If you do want to put an end to it (and fair enough) you can though. Have you tried checking your ISPs control panel? With my webhost it's one of the options in their cpanel.


----------



## punkapalooza (Oct 18, 2006)

Solmu said:


> Is it having a negative effect on your server load or bandwidth consumption? Because if you don't mind people using your images, and it's not actually effecting your useage levels, you might as well let them hotlink; at least that way there's a slim chance people will backtrack to your site.
> 
> If you do want to put an end to it (and fair enough) you can though. Have you tried checking your ISPs control panel? With my webhost it's one of the options in their cpanel.

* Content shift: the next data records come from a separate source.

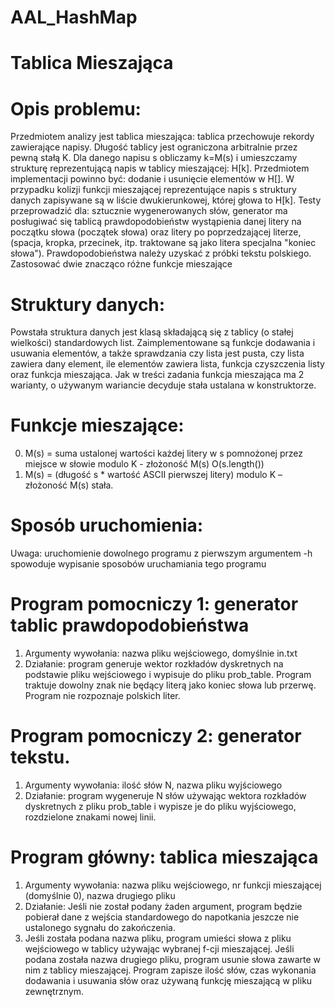# AAL_HashMap
# Tablica Mieszająca
# Opis problemu:
Przedmiotem analizy jest tablica mieszająca: tablica przechowuje rekordy zawierające napisy. Długość tablicy jest ograniczona arbitralnie przez pewną stałą K. Dla danego napisu s obliczamy k=M(s) i umieszczamy strukturę reprezentującą napis w tablicy mieszającej: H[k]. Przedmiotem implementacji powinno być: dodanie i usunięcie elementów w H[].
W przypadku kolizji funkcji mieszającej reprezentujące napis s struktury danych zapisywane są w liście dwukierunkowej, której głowa to H[k].
Testy przeprowadzić dla: sztucznie wygenerowanych słów, generator ma posługiwać się tablicą prawdopodobieństw wystąpienia danej litery na początku słowa (początek słowa) oraz litery po poprzedzającej literze, (spacja, kropka, przecinek, itp. traktowane są jako litera specjalna "koniec słowa"). Prawdopodobieństwa należy uzyskać z próbki tekstu polskiego.
Zastosować dwie znacząco różne funkcje mieszające
# Struktury danych:	
Powstała struktura danych jest klasą składającą się z tablicy (o stałej wielkości) standardowych list. Zaimplementowane są funkcje dodawania i usuwania elementów, a także sprawdzania czy lista jest pusta, czy lista zawiera dany element, ile elementów zawiera lista, funkcja czyszczenia listy oraz funkcja mieszająca. 
Jak w treści zadania funkcja mieszająca ma 2 warianty, o używanym wariancie decyduje stała ustalana w konstruktorze.
# Funkcje mieszające:
0. M(s) = suma ustalonej wartości każdej litery w s pomnożonej przez miejsce w słowie modulo K - złożoność M(s) O(s.length())
1. M(s) = (długość s * wartość ASCII pierwszej litery) modulo K – złożoność M(s) stała. 
# Sposób uruchomienia:
Uwaga: uruchomienie dowolnego programu z pierwszym argumentem -h spowoduje wypisanie sposobów uruchamiania tego programu
# Program pomocniczy 1: generator tablic prawdopodobieństwa
1. Argumenty wywołania: nazwa pliku wejściowego, domyślnie in.txt
2. Działanie: program generuje wektor rozkładów dyskretnych na podstawie pliku wejściowego i wypisuje do pliku prob_table. Program traktuje dowolny znak nie będący literą jako koniec słowa lub przerwę. Program nie rozpoznaje polskich liter. 
# Program pomocniczy 2: generator tekstu.
1. Argumenty wywołania: ilość słów N, nazwa pliku wyjściowego
2. Działanie: program wygeneruje N słów używając wektora rozkładów dyskretnych z pliku prob_table i wypisze je do pliku wyjściowego, rozdzielone znakami nowej linii.
# Program główny: tablica mieszająca
1. Argumenty wywołania: nazwa pliku wejściowego, nr funkcji mieszającej (domyślnie 0), nazwa drugiego pliku
2. Działanie: Jeśli nie został podany żaden argument, program będzie pobierał dane z wejścia standardowego do napotkania jeszcze nie ustalonego sygnału do zakończenia. 
3. Jeśli została podana nazwa pliku, program umieści słowa z pliku wejściowego w tablicy używając wybranej f-cji mieszającej. Jeśli podana została nazwa drugiego pliku, program usunie słowa zawarte w nim z tablicy mieszającej. Program zapisze ilość słów, czas wykonania dodawania i usuwania słów oraz używaną funkcję mieszającą w pliku zewnętrznym.  
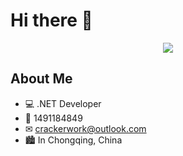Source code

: # Hi there 👋

<p align="center">
<img src="https://capsule-render.vercel.app/api?type=waving&color=timeGradient&height=300&&section=header&text=Hello friend&fontSize=90&fontAlign=50&fontAlignY=30&desc=I'm Cracker&descAlign=50&descSize=30&descAlignY=60&animation=twinkling" />
</p>

## About Me

- 💻 .NET Developer
- 🐧 1491184849
- ✉︎ crackerwork@outlook.com
- 🏙 In Chongqing, China
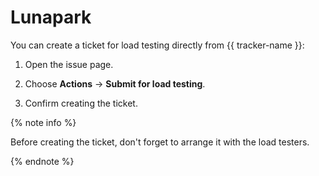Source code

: # Lunapark

You can create a ticket for load testing directly from {{ tracker-name }}:

1. Open the issue page.

1. Choose **Actions** → **Submit for load testing**.

1. Confirm creating the ticket.

{% note info %}

Before creating the ticket, don&apos;t forget to arrange it with the load testers.

{% endnote %}

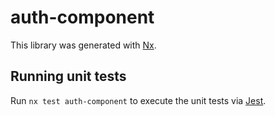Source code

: # auth-component

This library was generated with [Nx](https://nx.dev).

## Running unit tests

Run `nx test auth-component` to execute the unit tests via [Jest](https://jestjs.io).

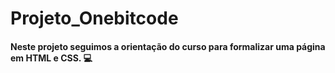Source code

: # Projeto_Onebitcode

#### Neste projeto seguimos a orientação do curso para formalizar uma página em HTML e CSS. 💻
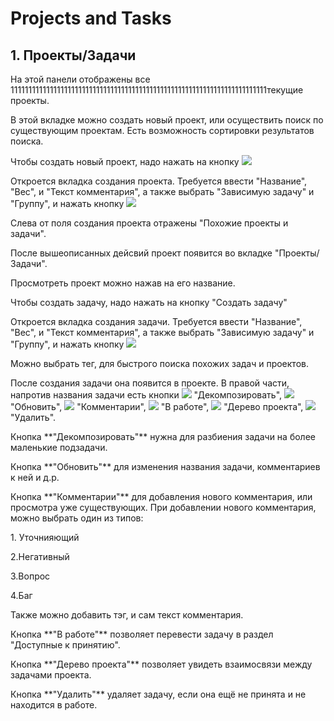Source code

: Projects and Tasks
==================
## 1. Проекты/Задачи
<p>На этой панели отображены все 111111111111111111111111111111111111111111111111111111111111111111111111текущие проекты.</p>
<p> В этой вкладке можно создать новый проект, или осуществить поиск по существующим проектам. Есть возможность сортировки результатов поиска.
</p>
<p>Чтобы создать новый проект, надо нажать на кнопку <img src="https://github.com/UGroup/ScrumblerBook/blob/master/PIC/CreateProj.PNG">
</p>
<p>Откроется вкладка создания проекта. Требуется ввести "Название", "Вес", и "Текст комментария", а также выбрать "Зависимую задачу" и "Группу", и нажать кнопку <img src="https://github.com/UGroup/ScrumblerBook/blob/master/PIC/Save.PNG">
</p>
<p>Слева от поля создания проекта отражены "Похожие проекты и задачи".
</p>
<p>После вышеописанных дейсвий проект появится во вкладке "Проекты/Задачи".
</p>
<p>Просмотреть проект можно нажав на его название.
</p>
<p>Чтобы создать задачу, надо нажать на кнопку "Создать задачу"
</p>
<p>Откроется вкладка создания задачи. Требуется ввести "Название", "Вес", и "Текст комментария", а также выбрать "Зависимую задачу" и 
"Группу", и нажать кнопку <img src="https://github.com/UGroup/ScrumblerBook/blob/master/PIC/Save.PNG">
</p>
<p>Можно выбрать тег, для быстрого поиска похожих задач и проектов.
</p>
<p>После создания задачи она появится в проекте. В правой части, напротив названия задачи есть кнопки <img src="https://github.com/UGroup/ScrumblerBook/blob/master/PIC/decompose.PNG"> "Декомпозировать", <img src="https://github.com/UGroup/ScrumblerBook/blob/master/PIC/update.PNG">
 "Обновить", <img src="https://github.com/UGroup/ScrumblerBook/blob/master/PIC/comments.PNG"> "Комментарии", <img src="https://github.com/UGroup/ScrumblerBook/blob/master/PIC/work.PNG"> "В работе", <img src="https://github.com/UGroup/ScrumblerBook/blob/master/PIC/ptr.PNG"> "Дерево проекта", <img src="https://github.com/UGroup/ScrumblerBook/blob/master/PIC/del.PNG"> "Удалить".
</p>
<p>Кнопка  **"Декомпозировать"**
 нужна для разбиения задачи на более маленькие подзадачи.
</p>
<p>Кнопка **"Обновить"**
 для изменения названия задачи, комментариев к ней и д.р.
</p>
<p>Кнопка **"Комментарии"**
 для добавления нового комментария, или просмотра уже существующих. При добавлении нового комментария, можно выбрать один из типов:</p>
<p>1. Уточнияющий
</p>
<p>2.Негативный
</p>
<p>3.Вопрос
</p>
<p>4.Баг
</p>
<p>Также можно добавить тэг, и сам текст комментария.
</p>
<p>Кнопка **"В работе"**
 позволяет перевести задачу в раздел "Доступные к принятию".
</p>
<p>Кнопка **"Дерево проекта"**
 позволяет увидеть взаимосвязи между задачами проекта.
</p>
<p>Кнопка **"Удалить"** удаляет задачу, если она ещё не принята и не находится в работе.
</p>
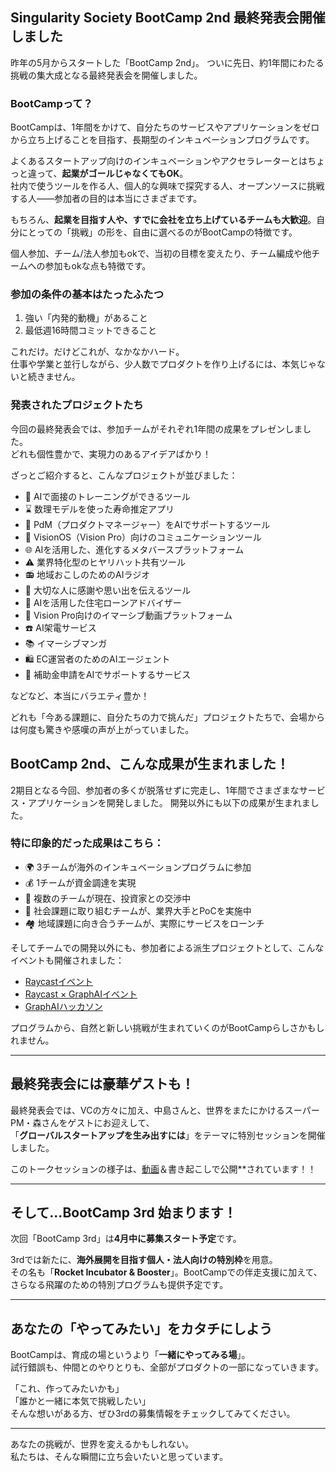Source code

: ## Singularity Society BootCamp 2nd 最終発表会開催しました

昨年の5月からスタートした「BootCamp 2nd」。  ついに先日、約1年間にわたる挑戦の集大成となる最終発表会を開催しました。

### BootCampって？

BootCampは、1年間をかけて、自分たちのサービスやアプリケーションをゼロから立ち上げることを目指す、長期型のインキュベーションプログラムです。

よくあるスタートアップ向けのインキュベーションやアクセラレーターとはちょっと違って、**起業がゴールじゃなくてもOK**。  
社内で使うツールを作る人、個人的な興味で探究する人、オープンソースに挑戦する人——参加者の目的は本当にさまざまです。

もちろん、**起業を目指す人や、すでに会社を立ち上げているチームも大歓迎**。自分にとっての「挑戦」の形を、自由に選べるのがBootCampの特徴です。

個人参加、チーム/法人参加もokで、当初の目標を変えたり、チーム編成や他チームへの参加もokな点も特徴です。


### 参加の条件の基本はたったふたつ

1. 強い「内発的動機」があること  
2. 最低週16時間コミットできること  

これだけ。だけどこれが、なかなかハード。  
仕事や学業と並行しながら、少人数でプロダクトを作り上げるには、本気じゃないと続きません。

### 発表されたプロジェクトたち

今回の最終発表会では、参加チームがそれぞれ1年間の成果をプレゼンしました。  
どれも個性豊かで、実現力のあるアイデアばかり！

ざっとご紹介すると、こんなプロジェクトが並びました：

- 🎤 AIで面接のトレーニングができるツール  
- ⌛ 数理モデルを使った寿命推定アプリ  
- 👤 PdM（プロダクトマネージャー）をAIでサポートするツール  
- 🥽 VisionOS（Vision Pro）向けのコミュニケーションツール  
- 🌐 AIを活用した、進化するメタバースプラットフォーム  
- ⚠️ 業界特化型のヒヤリハット共有ツール  
- 📻 地域おこしのためのAIラジオ  
- 💌 大切な人に感謝や思い出を伝えるツール  
- 🏡 AIを活用した住宅ローンアドバイザー  
- 🎥 Vision Pro向けのイマーシブ動画プラットフォーム  
- ☎️ AI架電サービス  
- 📚 イマーシブマンガ
- 🛍️ EC運営者のためのAIエージェント  
- 📝 補助金申請をAIでサポートするサービス  

などなど、本当にバラエティ豊か！

どれも「今ある課題に、自分たちの力で挑んだ」プロジェクトたちで、会場からは何度も驚きや感嘆の声が上がっていました。


## BootCamp 2nd、こんな成果が生まれました！

2期目となる今回、参加者の多くが脱落せずに完走し、1年間でさまざまなサービス・アプリケーションを開発しました。
開発以外にも以下の成果が生まれました。

### 特に印象的だった成果はこちら：

- 🌍 3チームが海外のインキュベーションプログラムに参加  
- 💰 1チームが資金調達を実現  
- 🤝 複数のチームが現在、投資家との交渉中  
- 🏢 社会課題に取り組むチームが、業界大手とPoCを実施中  
- 🏘️ 地域課題に向き合うチームが、実際にサービスをローンチ  

そしてチームでの開発以外にも、参加者による派生プロジェクトとして、こんなイベントも開催されました：

- [Raycastイベント](https://singularitysociety.org/articles/blog/2024-08-31-raycast/)
- [Raycast × GraphAIイベント](https://zenn.dev/raycast_jp/articles/2024-11-23-fullstack-ai-dev-n-raycast-summit-main)
- [GraphAIハッカソン](https://note.com/singsoc/n/n538eecd5c379)

プログラムから、自然と新しい挑戦が生まれていくのがBootCampらしさかもしれません。

---

## 最終発表会には豪華ゲストも！

最終発表会では、VCの方々に加え、中島さんと、世界をまたにかけるスーパーPM・森さんをゲストにお迎えして、  
「**グローバルスタートアップを生み出すには**」をテーマに特別セッションを開催しました。

このトークセッションの様子は、[動画](https://www.youtube.com/watch?v=VNPl9VbDF4U)＆書き起こしで公開**されています！！

---

## そして…BootCamp 3rd 始まります！

次回「BootCamp 3rd」は**4月中に募集スタート予定**です。

3rdでは新たに、**海外展開を目指す個人・法人向けの特別枠**を用意。  
その名も「**Rocket Incubator & Booster**」。BootCampでの伴走支援に加えて、さらなる飛躍のための特別プログラムも提供予定です。

---

## あなたの「やってみたい」をカタチにしよう

BootCampは、育成の場というより「**一緒にやってみる場**」。  
試行錯誤も、仲間とのやりとりも、全部がプロダクトの一部になっていきます。

「これ、作ってみたいかも」  
「誰かと一緒に本気で挑戦したい」  
そんな想いがある方、ぜひ3rdの募集情報をチェックしてみてください。

---

あなたの挑戦が、世界を変えるかもしれない。  
私たちは、そんな瞬間に立ち会いたいと思っています。

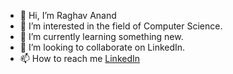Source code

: - 👋 Hi, I’m Raghav Anand
- 👀 I’m interested in the field of Computer Science.
- 🌱 I’m currently learning something new.
- 💞️ I’m looking to collaborate on LinkedIn.
- 📫 How to reach me [LinkedIn](https://www.linkedin.com/in/raghav-anand-111a751b3/)

<!---
Raghav9Anand/Raghav9Anand is a ✨ special ✨ repository because its `README.md` (this file) appears on your GitHub profile.
You can click the Preview link to take a look at your changes.
--->
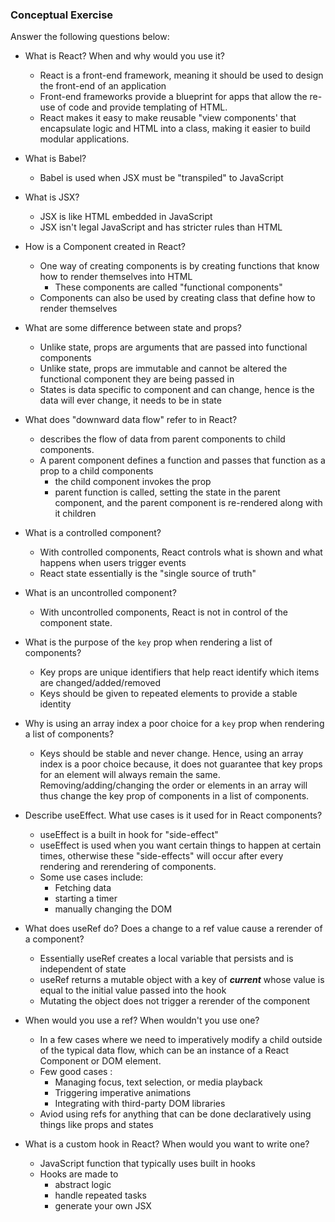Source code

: ### Conceptual Exercise

  

Answer the following questions below:

  

- What is React? When and why would you use it?
	- React is a front-end framework, meaning it should be used to design the front-end of an application
	- Front-end frameworks provide a blueprint for apps that allow the re-use of code and provide templating of HTML. 
	- React makes it easy to make reusable "view components' that encapsulate logic and HTML into a class, making it easier to build modular applications.

- What is Babel?
	- Babel is used when JSX must be "transpiled" to JavaScript
	
- What is JSX?
	- JSX is like HTML embedded in JavaScript
	- JSX isn't legal JavaScript and has stricter rules than HTML

- How is a Component created in React?
	-	One way of creating components is by creating functions that know how to render themselves into HTML
		-	These components are called "functional components"
	-	Components can also be used by creating class that define how to render themselves

 
- What are some difference between state and props?
	- Unlike state, props are arguments that are passed into functional components
	- Unlike state, props are immutable and cannot be altered the functional component they are being passed in 
	- States is data specific to component and can change, hence is the data will ever change, it needs to be in state


- What does "downward data flow" refer to in React?
	- describes the flow of data from parent components to child components. 
	- A parent component defines a function and passes that function as a prop to a child components
		- the child component invokes the prop
		- parent function is called, setting the state in the parent component, and the parent component is re-rendered along with it children 
		  
- What is a controlled component?
	- With controlled components, React controls what is shown and what happens when users trigger events
	- React state essentially is the "single source of truth"


- What is an uncontrolled component?
	- With uncontrolled components, React is not in control of the component state. 


- What is the purpose of the `key` prop when rendering a list of components?
	- Key props are unique identifiers that help react identify which items are changed/added/removed
	- Keys should be given to repeated elements to provide a stable identity


- Why is using an array index a poor choice for a `key` prop when rendering a list of components?
	- Keys should be stable and never change. Hence, using an array index is a poor choice because, it does not guarantee that key props for an element will always remain the same. Removing/adding/changing the order or elements in an array will thus change the key prop of components in a list of components. 


- Describe useEffect. What use cases is it used for in React components?
	- useEffect is a built in hook for "side-effect" 
	- useEffect is used when you want certain things to happen at certain times, otherwise these "side-effects" will occur after every rendering and rerendering of components. 
	- Some use cases include: 
		- Fetching data
		- starting a timer 
		- manually changing the DOM


- What does useRef do? Does a change to a ref value cause a rerender of a component?
	- Essentially useRef creates a local variable that persists and is independent of state
	- useRef returns a mutable object with a key of ***current*** whose value is equal to the initial value passed into the hook
	- Mutating the object does not trigger a rerender of the component


- When would you use a ref? When wouldn't you use one?
	- In a few cases where we need to imperatively modify a child outside of the typical data flow, which can be an instance of a React Component or DOM element. 
	- Few good cases : 
		- Managing focus, text selection, or media playback
		- Triggering imperative animations
		- Integrating with third-party DOM libraries
	- Aviod using refs for anything that can be done declaratively using things like props and states


- What is a custom hook in React? When would you want to write one?
	- JavaScript function that typically uses built in hooks 
	- Hooks are made to 
		- abstract logic 
		- handle repeated tasks 
		- generate your own JSX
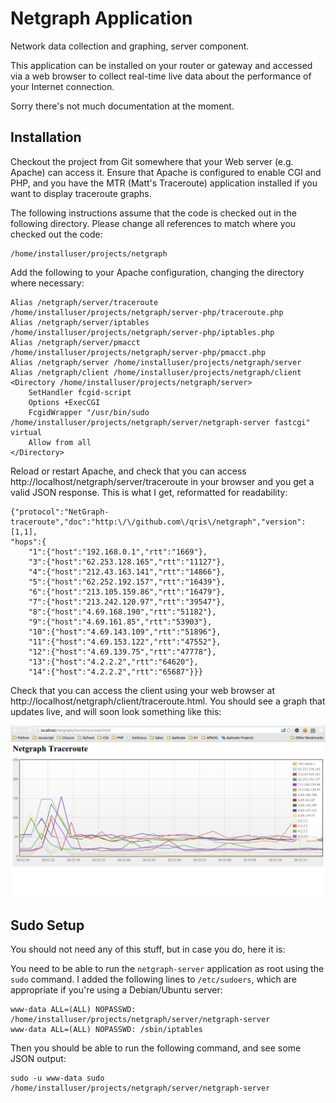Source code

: # Netgraph Application

Network data collection and graphing, server component.

This application can be installed on your router or gateway and accessed
via a web browser to collect real-time live data about the performance of
your Internet connection.

Sorry there's not much documentation at the moment.

## Installation

Checkout the project from Git somewhere that your Web server (e.g. Apache)
can access it. Ensure that Apache is configured to enable CGI and PHP, and
you have the MTR (Matt's Traceroute) application installed if you want to
display traceroute graphs.

The following instructions assume that the code is checked out in the
following directory. Please change all references to match where you checked
out the code:

	/home/installuser/projects/netgraph

Add the following to your Apache configuration, changing the directory
where necessary:

	Alias /netgraph/server/traceroute /home/installuser/projects/netgraph/server-php/traceroute.php
	Alias /netgraph/server/iptables   /home/installuser/projects/netgraph/server-php/iptables.php
	Alias /netgraph/server/pmacct     /home/installuser/projects/netgraph/server-php/pmacct.php
	Alias /netgraph/server /home/installuser/projects/netgraph/server
	Alias /netgraph/client /home/installuser/projects/netgraph/client
	<Directory /home/installuser/projects/netgraph/server>
		SetHandler fcgid-script
		Options +ExecCGI
		FcgidWrapper "/usr/bin/sudo /home/installuser/projects/netgraph/server/netgraph-server fastcgi" virtual
		Allow from all
	</Directory>

Reload or restart Apache, and check that you can access http://localhost/netgraph/server/traceroute
in your browser and you get a valid JSON response. This is what I get,
reformatted for readability:

	{"protocol":"NetGraph-traceroute","doc":"http:\/\/github.com\/qris\/netgraph","version":[1,1],
	"hops":{
		"1":{"host":"192.168.0.1","rtt":"1669"},
		"3":{"host":"62.253.128.165","rtt":"11127"},
		"4":{"host":"212.43.163.141","rtt":"14866"},
		"5":{"host":"62.252.192.157","rtt":"16439"},
		"6":{"host":"213.105.159.86","rtt":"16479"},
		"7":{"host":"213.242.120.97","rtt":"39547"},
		"8":{"host":"4.69.168.190","rtt":"51182"},
		"9":{"host":"4.69.161.85","rtt":"53903"},
		"10":{"host":"4.69.143.109","rtt":"51896"},
		"11":{"host":"4.69.153.122","rtt":"47552"},
		"12":{"host":"4.69.139.75","rtt":"47778"},
		"13":{"host":"4.2.2.2","rtt":"64620"},
		"14":{"host":"4.2.2.2","rtt":"65687"}}}

Check that you can access the client using your web browser at
http://localhost/netgraph/client/traceroute.html. You should see a graph
that updates live, and will soon look something like this:

![Traceroute Screenshot](images/screenshot-traceroute.png)

## Sudo Setup

You should not need any of this stuff, but in case you do, here it is:

You need to be able to run the `netgraph-server` application as root
using the `sudo` command. I added the following lines to `/etc/sudoers`,
which are appropriate if you're using a Debian/Ubuntu server:

	www-data ALL=(ALL) NOPASSWD: /home/installuser/projects/netgraph/server/netgraph-server
	www-data ALL=(ALL) NOPASSWD: /sbin/iptables

Then you should be able to run the following command, and see some JSON
output:

	sudo -u www-data sudo /home/installuser/projects/netgraph/server/netgraph-server


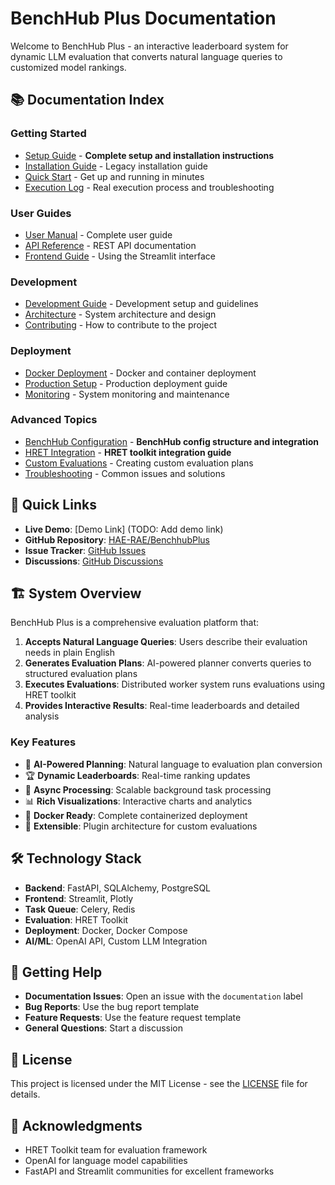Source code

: # BenchHub Plus Documentation

Welcome to BenchHub Plus - an interactive leaderboard system for dynamic LLM evaluation that converts natural language queries to customized model rankings.

## 📚 Documentation Index

### Getting Started
- [Setup Guide](SETUP_GUIDE.md) - **Complete setup and installation instructions**
- [Installation Guide](installation.md) - Legacy installation guide
- [Quick Start](quickstart.md) - Get up and running in minutes
- [Execution Log](EXECUTION_LOG.md) - Real execution process and troubleshooting

### User Guides
- [User Manual](user-manual.md) - Complete user guide
- [API Reference](api-reference.md) - REST API documentation
- [Frontend Guide](frontend-guide.md) - Using the Streamlit interface

### Development
- [Development Guide](development.md) - Development setup and guidelines
- [Architecture](architecture.md) - System architecture and design
- [Contributing](contributing.md) - How to contribute to the project

### Deployment
- [Docker Deployment](docker-deployment.md) - Docker and container deployment
- [Production Setup](production-setup.md) - Production deployment guide
- [Monitoring](monitoring.md) - System monitoring and maintenance

### Advanced Topics
- [BenchHub Configuration](BENCHHUB_CONFIG.md) - **BenchHub config structure and integration**
- [HRET Integration](HRET_INTEGRATION.md) - **HRET toolkit integration guide**
- [Custom Evaluations](custom-evaluations.md) - Creating custom evaluation plans
- [Troubleshooting](troubleshooting.md) - Common issues and solutions

## 🚀 Quick Links

- **Live Demo**: [Demo Link] (TODO: Add demo link)
- **GitHub Repository**: [HAE-RAE/BenchhubPlus](https://github.com/HAE-RAE/BenchhubPlus)
- **Issue Tracker**: [GitHub Issues](https://github.com/HAE-RAE/BenchhubPlus/issues)
- **Discussions**: [GitHub Discussions](https://github.com/HAE-RAE/BenchhubPlus/discussions)

## 🏗️ System Overview

BenchHub Plus is a comprehensive evaluation platform that:

1. **Accepts Natural Language Queries**: Users describe their evaluation needs in plain English
2. **Generates Evaluation Plans**: AI-powered planner converts queries to structured evaluation plans
3. **Executes Evaluations**: Distributed worker system runs evaluations using HRET toolkit
4. **Provides Interactive Results**: Real-time leaderboards and detailed analysis

### Key Features

- 🤖 **AI-Powered Planning**: Natural language to evaluation plan conversion
- 🏆 **Dynamic Leaderboards**: Real-time ranking updates
- 🔄 **Async Processing**: Scalable background task processing
- 📊 **Rich Visualizations**: Interactive charts and analytics
- 🐳 **Docker Ready**: Complete containerized deployment
- 🔌 **Extensible**: Plugin architecture for custom evaluations

## 🛠️ Technology Stack

- **Backend**: FastAPI, SQLAlchemy, PostgreSQL
- **Frontend**: Streamlit, Plotly
- **Task Queue**: Celery, Redis
- **Evaluation**: HRET Toolkit
- **Deployment**: Docker, Docker Compose
- **AI/ML**: OpenAI API, Custom LLM Integration

## 📖 Getting Help

- **Documentation Issues**: Open an issue with the `documentation` label
- **Bug Reports**: Use the bug report template
- **Feature Requests**: Use the feature request template
- **General Questions**: Start a discussion

## 📄 License

This project is licensed under the MIT License - see the [LICENSE](../LICENSE) file for details.

## 🙏 Acknowledgments

- HRET Toolkit team for evaluation framework
- OpenAI for language model capabilities
- FastAPI and Streamlit communities for excellent frameworks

so i'd find their isp and block it? is that how it works? 

not sure if it's a negative effect or not. all i know it that i have had the most 'hits' ever in the life of the site, today, and they r mostly from the one place.it's only 60 hits in a day, so i guess that aint alot to some of the more 'famous' sites on here. *shrugs* i spose i can leave it and hope i get a sale out of it.


----------



## Solmu (Aug 15, 2005)

Brutal Tees said:


> so i'd find their isp and block it? is that how it works?


Some webhosts have the option to block all file requests that come from other domains. So in other words you'd set it up on your webhost, so that only brutaltees.net could load images from brutaltees.net.

You wouldn't need to track down other people's isps and block them; it would automatically block every site except yours (and any sites you enter into an exceptions list).



Brutal Tees said:


> *shrugs* i spose i can leave it and hope i get a sale out of it.


The chances of getting a sale out of it are close to none, but it _is_ possible. Still, if it's bothering you at all it's not like you need to let it happen


----------



## Rodney (Nov 3, 2004)

Which webhost are you with? Some webhosts have a setting you can turn on in the control panel that will stop hotlinking of your images.

Here's a tutorial on how to do it by creating an .htaccess file and uploading it to the main folder of your website:

http://blog.ftwr.co.uk/archives/2006/04/22/image-hotlinking-bad/

or this one:
http://www.chauy.com/2006/09/how-to-block-hotlinkers/

Or this one:
http://www.tamingthebeast.net/articles6/hotlinking-protection.htm
(you have to scroll to the bottom of the article to see the instructions on how to stop hotlinking)


----------



## Twinge (Apr 26, 2005)

Of course, as we discussed in the other related thread, you can always replace the linked image with another one -- possibly even just adding your URL to the bottom of the image(s) they are linking to so people know where they're from.


----------